_Exercise input_.

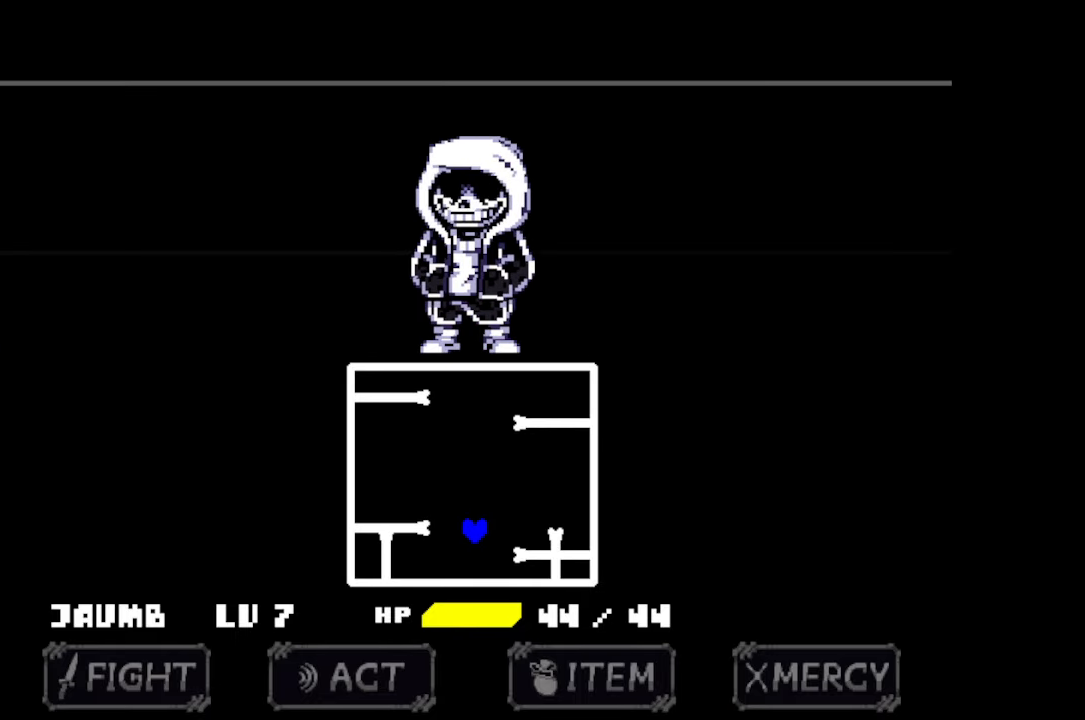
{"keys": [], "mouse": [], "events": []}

* * *

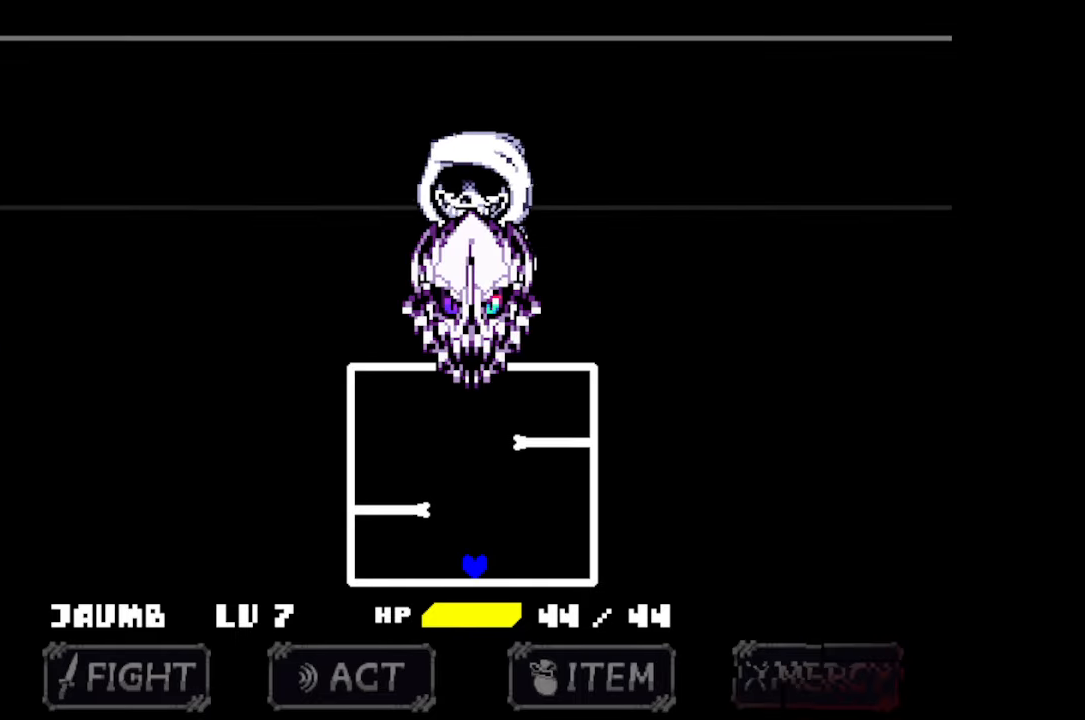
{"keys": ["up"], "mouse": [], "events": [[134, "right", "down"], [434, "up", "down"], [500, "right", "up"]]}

--

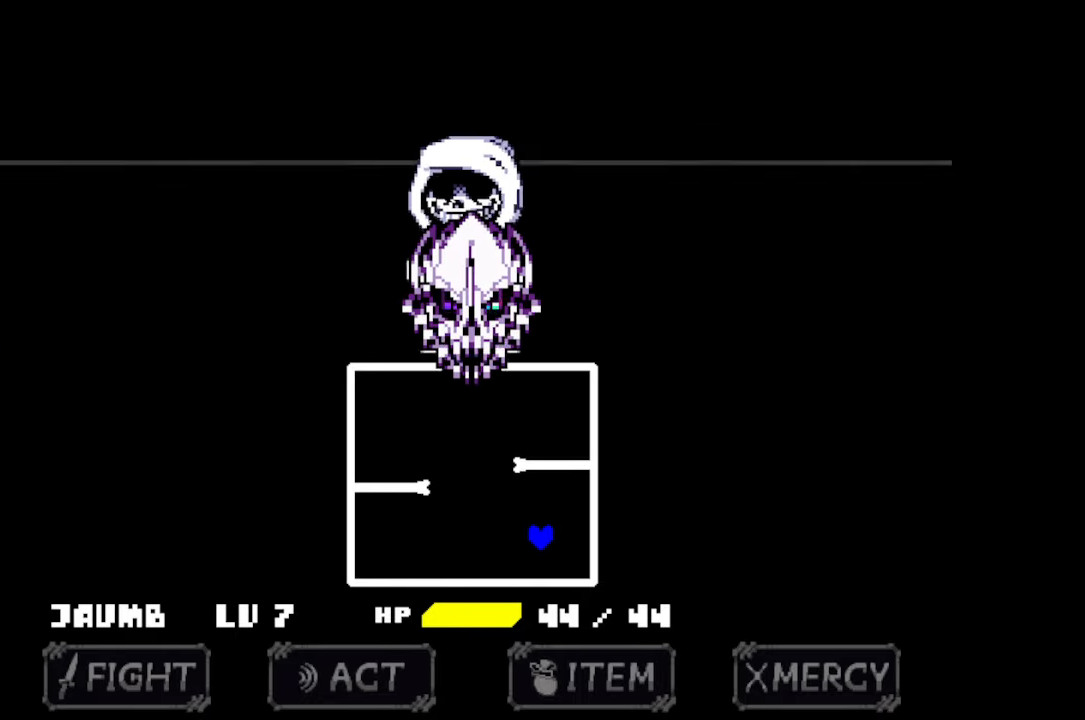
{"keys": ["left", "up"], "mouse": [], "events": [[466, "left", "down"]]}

_What you should do_. Go through the entries line by line and count those with "down". Give only the count.

_Answer_. 2